Location
- 1717 17th St. North Chicago, Illinois 60064 United States
- 42°19′37″N 87°51′14″W﻿ / ﻿42.3269°N 87.8539°W

Information
- School type: public, secondary
- Opened: 1954
- School district: North Chicago Community Unit School District 187
- NCES District ID: 1700110
- CEEB code: 143220
- NCES School ID: 170011005370
- Teaching staff: 57.00 (FTE)
- Grades: 9–12
- Gender: coed
- Enrollment: 870 (2023–2024)
- Student to teacher ratio: 15.26
- Campus type: suburban
- Colors: red white
- Athletics conference: Northern Lake County Conference
- Team name: (Lady) Warhawks
- Newspaper: The Hawkeye
- Website: School website

= North Chicago Community High School =

High school in Illinois, US

North Chicago Community High School, also known as North Chicago and NCCHS, is a public four-year high school located in North Chicago, Illinois, a northern suburb of Chicago, in the United States. It is part of North Chicago School District 187. Due to its proximity to the Naval Station Great Lakes, the school serves military families, resulting in a slightly higher than average mobility rate.

==History==
North Chicago Community High School (NCCHS) was established in 1954. Before this facility was erected, high school students had to attend the Waukegan High School in the neighboring city of Waukegan, Illinois. Currently North Chicago Community High School is a 22000 sqft facility with a 750-seat auditorium, library, fine arts facilities, 450-seat cafeteria, two gyms, and a chemistry lab built in 1997. The high school serves approximately 754 students in the North Chicago and Great Lakes area.

==Academics==

North Chicago Community High School has a number of Advanced Placement (AP) and Honors courses available to students. The school also has four guidance counselors as well as a university and college counselor available to students. The school is also a member of the Lake County High Schools Tech Campus at the College of Lake County (CLC), which offers career-based college level training to aspiring high school students, while also broadening their exposure to other students and internship opportunities in Lake County, Illinois. This program has been praised for its academic viability and because students have the opportunity to earn three credits (toward both high school and college) for one class during a two-hour period during their school day.
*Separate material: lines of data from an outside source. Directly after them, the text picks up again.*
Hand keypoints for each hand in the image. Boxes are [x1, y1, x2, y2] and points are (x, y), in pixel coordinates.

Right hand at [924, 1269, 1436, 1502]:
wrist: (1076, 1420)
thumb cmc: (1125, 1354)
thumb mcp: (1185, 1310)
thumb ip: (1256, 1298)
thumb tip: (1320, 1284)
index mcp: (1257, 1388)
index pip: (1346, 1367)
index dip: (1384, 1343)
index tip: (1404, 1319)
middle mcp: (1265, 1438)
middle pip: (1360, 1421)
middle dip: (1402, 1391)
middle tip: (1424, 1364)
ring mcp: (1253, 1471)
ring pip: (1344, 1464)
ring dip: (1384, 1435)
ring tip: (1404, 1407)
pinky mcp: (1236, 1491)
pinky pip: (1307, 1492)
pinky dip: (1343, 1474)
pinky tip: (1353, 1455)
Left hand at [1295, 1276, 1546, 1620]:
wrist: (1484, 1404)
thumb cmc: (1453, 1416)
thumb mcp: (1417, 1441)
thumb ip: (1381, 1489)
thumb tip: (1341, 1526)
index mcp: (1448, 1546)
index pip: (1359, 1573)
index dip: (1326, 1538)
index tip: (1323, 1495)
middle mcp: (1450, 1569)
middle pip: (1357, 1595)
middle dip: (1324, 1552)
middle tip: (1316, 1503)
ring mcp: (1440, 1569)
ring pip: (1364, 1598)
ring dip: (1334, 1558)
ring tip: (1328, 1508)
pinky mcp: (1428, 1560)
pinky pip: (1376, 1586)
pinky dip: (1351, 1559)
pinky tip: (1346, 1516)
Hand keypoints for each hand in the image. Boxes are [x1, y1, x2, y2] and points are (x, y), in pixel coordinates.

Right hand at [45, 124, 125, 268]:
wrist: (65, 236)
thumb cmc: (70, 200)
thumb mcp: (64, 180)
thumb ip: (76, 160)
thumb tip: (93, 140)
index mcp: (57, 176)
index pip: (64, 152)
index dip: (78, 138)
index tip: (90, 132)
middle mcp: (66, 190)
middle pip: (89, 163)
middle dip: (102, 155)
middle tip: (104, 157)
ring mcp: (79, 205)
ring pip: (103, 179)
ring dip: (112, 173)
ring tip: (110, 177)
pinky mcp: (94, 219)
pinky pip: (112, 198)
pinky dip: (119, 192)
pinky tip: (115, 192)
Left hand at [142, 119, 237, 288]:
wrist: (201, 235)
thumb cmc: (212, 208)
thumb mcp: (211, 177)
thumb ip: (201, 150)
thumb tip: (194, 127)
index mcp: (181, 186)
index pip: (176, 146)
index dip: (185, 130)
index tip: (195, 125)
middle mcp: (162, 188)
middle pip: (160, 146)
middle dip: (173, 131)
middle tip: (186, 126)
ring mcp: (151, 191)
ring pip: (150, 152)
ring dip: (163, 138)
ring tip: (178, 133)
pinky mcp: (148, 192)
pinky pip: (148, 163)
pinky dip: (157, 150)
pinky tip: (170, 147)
Various colleges, such as Northwestern University and Robert Morris University, make regular visits to North Chicago to attract college-bound students. The school is also home to the North Chicago branch of the I Have a Dream Foundation, which recruits a special group of high achieving students from the grade school level and moves on with them through high school, helping them to complete difficult school work, make important college decisions, and plan their future. The average class size is 14.6, with the number of enrolled students in 2010 recorded at 916. Culture improvements include, implementation of a new student advisory board and volunteer service requirements for graduation.

North Chicago hosted a series of restructuring meetings, community members working together to implement effective positive changes.
Recently there has been a turnover of principals and a tightening of school rules and policies as mandated by the District 187 Board of Education and the state of Illinois.

==Athletics==

North Chicago competes in the Northern Lake County Conference and Illinois High School Association. Its mascot is the Warhawks. Various sports are open to participating students during the fall, spring, and winter sports seasons: 1) Fall- Boys football, boys and girls cross country, girls tennis, and girls volleyball and boys soccer; 2) Winter- Boys and girls basketball, girls bowling, and boys and girls wrestling; 3) Spring- Boys and girls track and field, girls soccer, boys volleyball, and boys tennis.

==Notable alumni==
- Terry Link – Illinois State Senator
- Tyrone Smith – Professional Long Jumper, 2008 Olympian
- Tiffany Brooks (designer) – HGTV Design Star Winner, Host of "Most Embarrassing Rooms in America
- Thaddeus Coleman – professional football player
- O'Brien Schofield – former NFL player
- Michael Turner – All-Pro NFL running back

==Notable staff==
- Guy Curtright was the school's athletic director and baseball coach from its opening in 1954 until 1972. He was a former MLB player with the Chicago White Sox.
- Glen Kozlowski was the school's head football coach. He is a former NFL wide receiver (1987–92), having played his entire career for the Chicago Bears.